(Available records Opens)
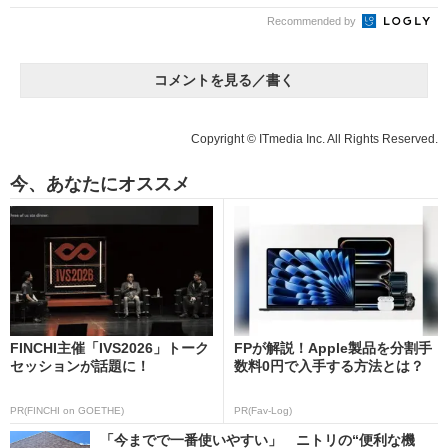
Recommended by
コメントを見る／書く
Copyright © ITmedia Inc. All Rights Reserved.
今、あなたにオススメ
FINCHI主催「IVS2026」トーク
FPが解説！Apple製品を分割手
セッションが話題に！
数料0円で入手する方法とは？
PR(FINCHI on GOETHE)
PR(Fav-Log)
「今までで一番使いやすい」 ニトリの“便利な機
(Available records Closes)
(Available records Opens)
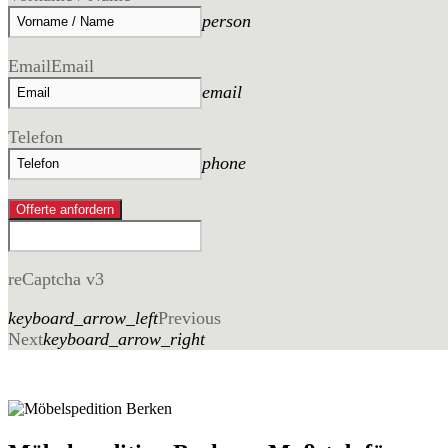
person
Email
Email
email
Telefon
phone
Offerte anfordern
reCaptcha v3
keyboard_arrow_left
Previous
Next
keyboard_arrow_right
(Available records Closes)
■ Exercise
All lines above from the one with "keyboard_arrow_left" to the one with "keyboard_arrow_right", inclusive, should be copied exactly, and no other lines.

■ Answer section
keyboard_arrow_left
Previous
Next
keyboard_arrow_right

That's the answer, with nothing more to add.